*** DATA UNDER STUDY ***

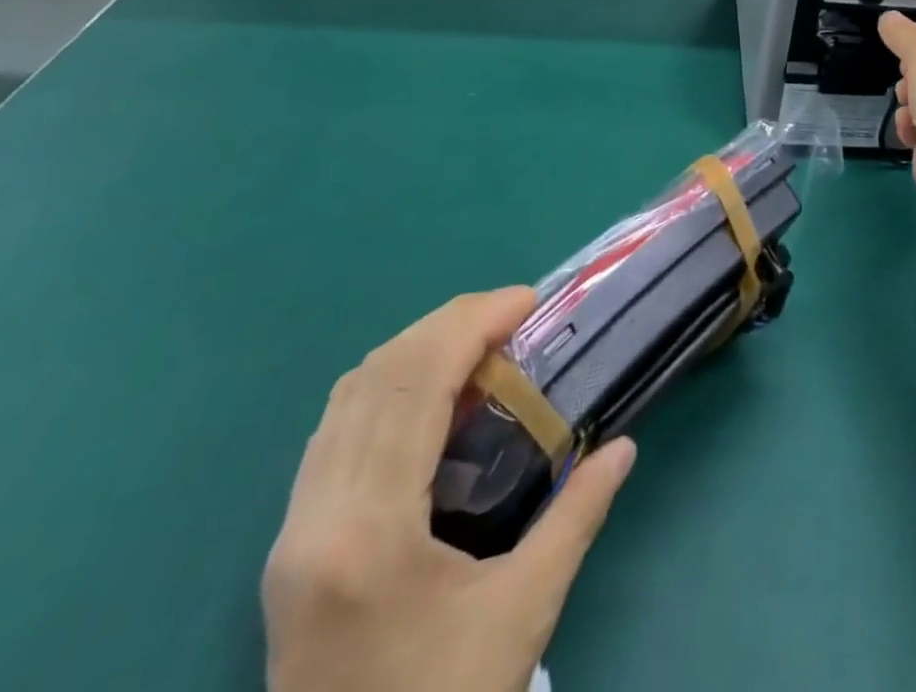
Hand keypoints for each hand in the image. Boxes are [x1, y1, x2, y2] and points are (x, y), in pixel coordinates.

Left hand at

*** End of DATA UNDER STUDY ***
*** DATA UNDER STUDY ***

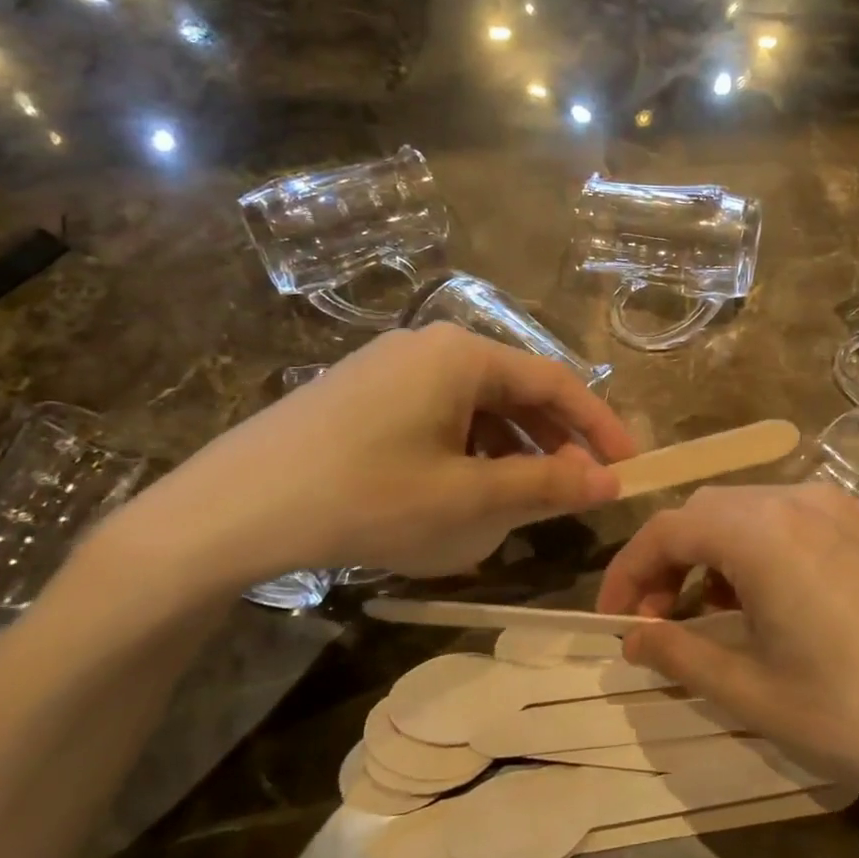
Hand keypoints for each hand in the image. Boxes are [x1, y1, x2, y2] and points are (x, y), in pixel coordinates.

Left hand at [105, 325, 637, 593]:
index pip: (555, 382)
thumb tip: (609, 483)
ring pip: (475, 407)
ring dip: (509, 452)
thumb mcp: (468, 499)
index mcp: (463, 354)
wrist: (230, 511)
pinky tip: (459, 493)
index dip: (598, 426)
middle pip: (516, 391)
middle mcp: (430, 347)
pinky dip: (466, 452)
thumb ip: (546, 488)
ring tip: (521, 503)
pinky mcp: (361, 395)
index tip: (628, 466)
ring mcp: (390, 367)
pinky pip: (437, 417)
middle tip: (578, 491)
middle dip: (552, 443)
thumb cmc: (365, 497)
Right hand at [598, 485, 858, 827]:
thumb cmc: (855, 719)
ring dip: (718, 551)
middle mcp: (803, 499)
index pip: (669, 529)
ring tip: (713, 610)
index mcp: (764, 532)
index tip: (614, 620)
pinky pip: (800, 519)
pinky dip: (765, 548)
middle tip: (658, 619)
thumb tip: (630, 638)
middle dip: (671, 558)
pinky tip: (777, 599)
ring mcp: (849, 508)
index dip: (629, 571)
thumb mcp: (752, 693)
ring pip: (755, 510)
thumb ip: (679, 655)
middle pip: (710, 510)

*** End of DATA UNDER STUDY ***
*** DATA UNDER STUDY ***

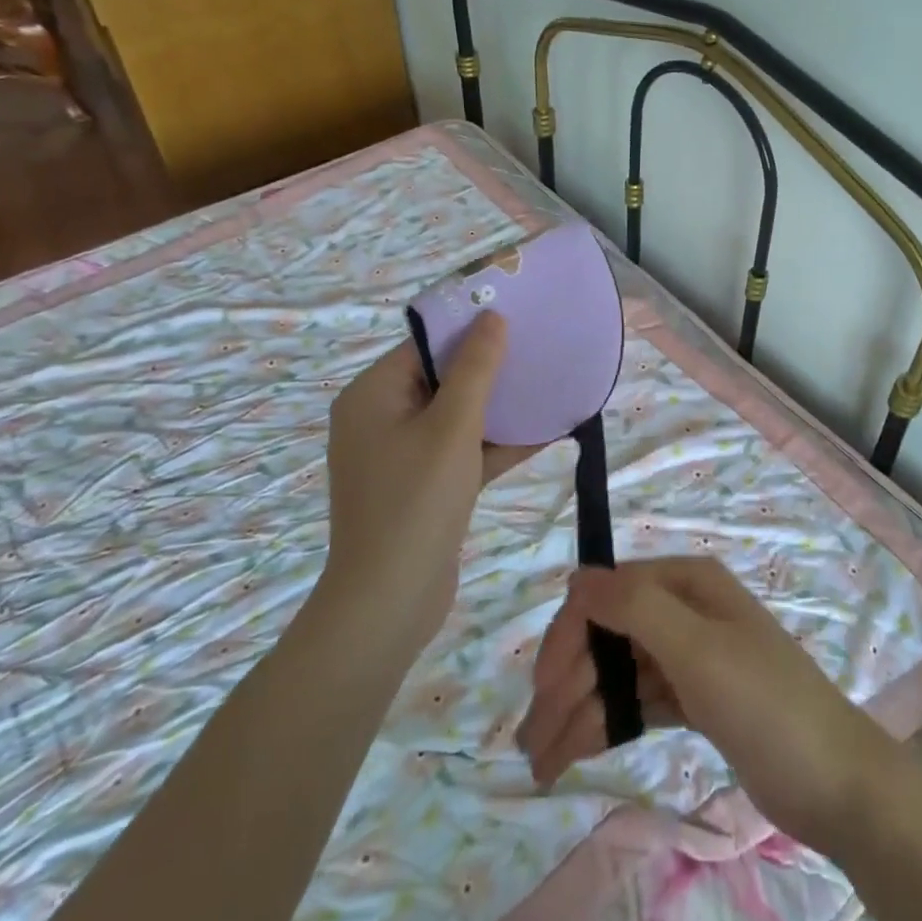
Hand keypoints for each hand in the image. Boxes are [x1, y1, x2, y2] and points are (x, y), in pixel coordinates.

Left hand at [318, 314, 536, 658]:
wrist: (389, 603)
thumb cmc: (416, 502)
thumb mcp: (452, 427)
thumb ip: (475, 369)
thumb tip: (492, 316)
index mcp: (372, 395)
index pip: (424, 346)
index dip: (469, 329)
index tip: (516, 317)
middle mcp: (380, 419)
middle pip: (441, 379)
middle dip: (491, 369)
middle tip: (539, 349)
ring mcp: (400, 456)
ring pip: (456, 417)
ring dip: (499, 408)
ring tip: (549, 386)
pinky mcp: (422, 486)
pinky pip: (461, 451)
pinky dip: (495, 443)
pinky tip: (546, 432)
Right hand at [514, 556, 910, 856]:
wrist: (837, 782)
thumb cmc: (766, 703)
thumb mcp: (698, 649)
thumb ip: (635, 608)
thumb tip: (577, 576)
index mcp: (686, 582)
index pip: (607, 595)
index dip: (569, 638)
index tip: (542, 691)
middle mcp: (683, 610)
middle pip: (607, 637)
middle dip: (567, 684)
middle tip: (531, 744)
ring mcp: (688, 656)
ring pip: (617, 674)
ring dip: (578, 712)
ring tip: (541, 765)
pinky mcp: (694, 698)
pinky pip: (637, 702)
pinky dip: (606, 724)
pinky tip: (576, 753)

*** End of DATA UNDER STUDY ***

Reproduce word for word the material above, starting with the line that has "ring dip: (578, 712)" and stopping after the line that has "pinky tip: (576, 753)".

ring dip: (578, 712)
ring tip: (541, 765)
pinky mcp: (694, 698)
pinky pip: (637, 702)
pinky dip: (606, 724)
pinky tip: (576, 753)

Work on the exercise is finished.